Could you print all the entries below exactly as they appear, omitting the pictures?

(Data extracted from a collection)
———

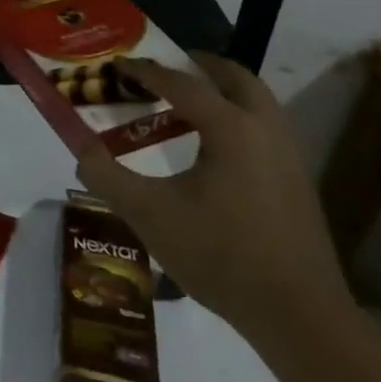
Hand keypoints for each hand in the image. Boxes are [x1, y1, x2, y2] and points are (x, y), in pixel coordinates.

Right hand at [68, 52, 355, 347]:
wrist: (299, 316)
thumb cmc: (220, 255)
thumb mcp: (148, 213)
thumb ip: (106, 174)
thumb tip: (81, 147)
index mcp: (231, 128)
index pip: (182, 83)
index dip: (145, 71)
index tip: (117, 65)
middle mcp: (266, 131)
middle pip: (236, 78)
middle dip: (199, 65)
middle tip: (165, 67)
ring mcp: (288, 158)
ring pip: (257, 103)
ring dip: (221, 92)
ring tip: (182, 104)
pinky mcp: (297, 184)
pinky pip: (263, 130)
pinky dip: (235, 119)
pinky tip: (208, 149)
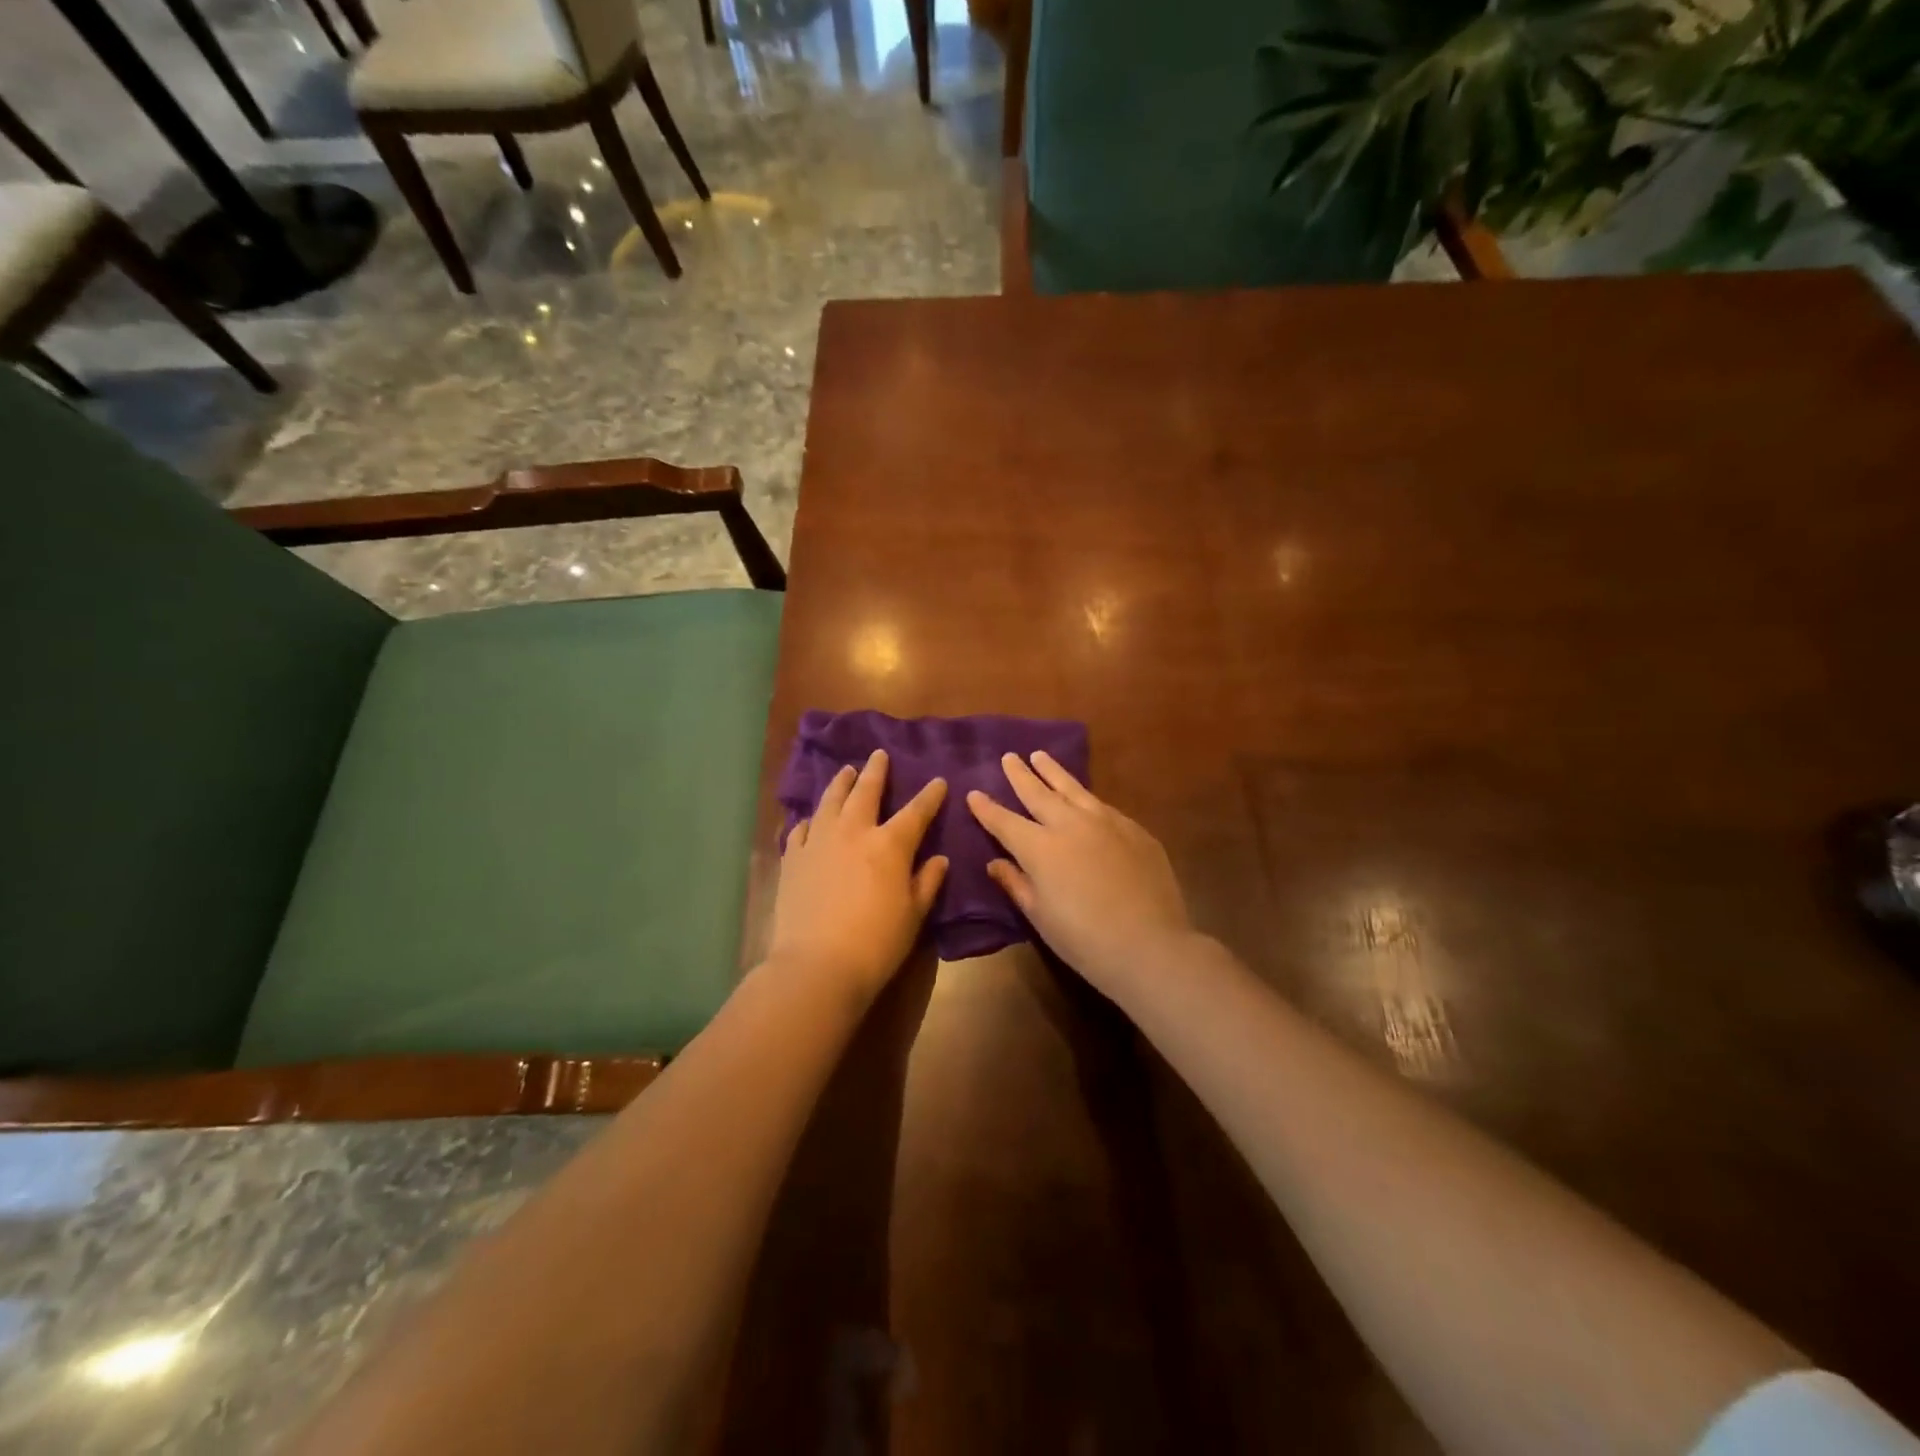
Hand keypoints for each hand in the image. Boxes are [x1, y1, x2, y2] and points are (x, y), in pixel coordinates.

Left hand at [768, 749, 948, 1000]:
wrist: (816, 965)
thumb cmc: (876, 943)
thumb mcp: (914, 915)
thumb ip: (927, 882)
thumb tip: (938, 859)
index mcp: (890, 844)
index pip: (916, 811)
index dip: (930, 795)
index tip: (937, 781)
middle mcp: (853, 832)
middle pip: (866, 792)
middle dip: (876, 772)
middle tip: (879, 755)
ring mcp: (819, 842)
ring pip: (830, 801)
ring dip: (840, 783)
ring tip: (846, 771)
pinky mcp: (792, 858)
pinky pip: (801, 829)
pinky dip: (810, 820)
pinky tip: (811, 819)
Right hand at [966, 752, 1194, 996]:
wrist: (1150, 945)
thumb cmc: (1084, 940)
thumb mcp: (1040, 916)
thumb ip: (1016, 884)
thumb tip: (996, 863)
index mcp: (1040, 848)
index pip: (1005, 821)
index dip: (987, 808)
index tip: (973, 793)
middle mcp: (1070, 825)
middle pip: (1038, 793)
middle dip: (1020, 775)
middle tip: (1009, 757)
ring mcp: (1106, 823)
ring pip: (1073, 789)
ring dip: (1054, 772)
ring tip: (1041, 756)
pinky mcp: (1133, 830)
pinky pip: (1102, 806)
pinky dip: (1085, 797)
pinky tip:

———

- _Your solution_:
Hand keypoints for each hand in the image. Boxes are [x1, y1, x2, y2] and points are (x, y), in pixel coordinates.

Right hand at [68, 52, 355, 347]:
wrist: (299, 316)
thumb cmc: (220, 255)
thumb mcp: (148, 213)
thumb ip: (106, 174)
thumb tip: (81, 147)
index mcp: (231, 128)
index pip: (182, 83)
index dip: (145, 71)
index tip: (117, 65)
middle mcp: (266, 131)
middle pip: (236, 78)
middle dip: (199, 65)
middle tip: (165, 67)
ring mcp: (288, 158)
ring pip: (257, 103)
ring dip: (221, 92)
ring tip: (182, 104)
pinky mcp: (297, 184)
pinky pip: (263, 130)
pinky dip: (235, 119)
pinky tip: (208, 149)
Hand keypoints for each hand in the image. Boxes are [x1, y1, x2, y2] and points are (x, y), in pixel coordinates.

Left hand at [768, 749, 948, 1000]:
wrist: (816, 965)
thumb cmc: (876, 943)
thumb mcp: (914, 915)
thumb ip: (927, 882)
thumb tip: (938, 859)
index mcp: (890, 844)
index pip: (916, 811)
index dip: (930, 795)
index tip: (937, 781)
middle mcp: (853, 832)
middle pip: (866, 792)
middle dip: (876, 772)
middle tip: (879, 755)
ring mcp: (819, 842)
ring pip: (830, 801)
ring dip: (840, 783)
ring tip: (846, 771)
pinky mcp: (792, 858)
pinky pip: (801, 829)
pinky dip: (810, 820)
pinky tip: (811, 819)
Right hand at [966, 752, 1194, 996]:
wrist: (1150, 945)
thumb cmc: (1084, 940)
thumb mcp: (1040, 916)
thumb ip: (1016, 884)
thumb tip: (996, 863)
index mcp: (1040, 848)
index pip: (1005, 821)
index dip: (987, 808)
index tip: (973, 793)
middle mcp: (1070, 825)
middle pip: (1038, 793)
middle dip: (1020, 775)
middle tip: (1009, 757)
ring mcp: (1106, 823)
ring pip: (1073, 789)
ring dip: (1054, 772)
ring tip: (1041, 756)
pinky mcp: (1133, 830)
pinky pip: (1102, 806)
pinky dip: (1085, 797)
pinky tip:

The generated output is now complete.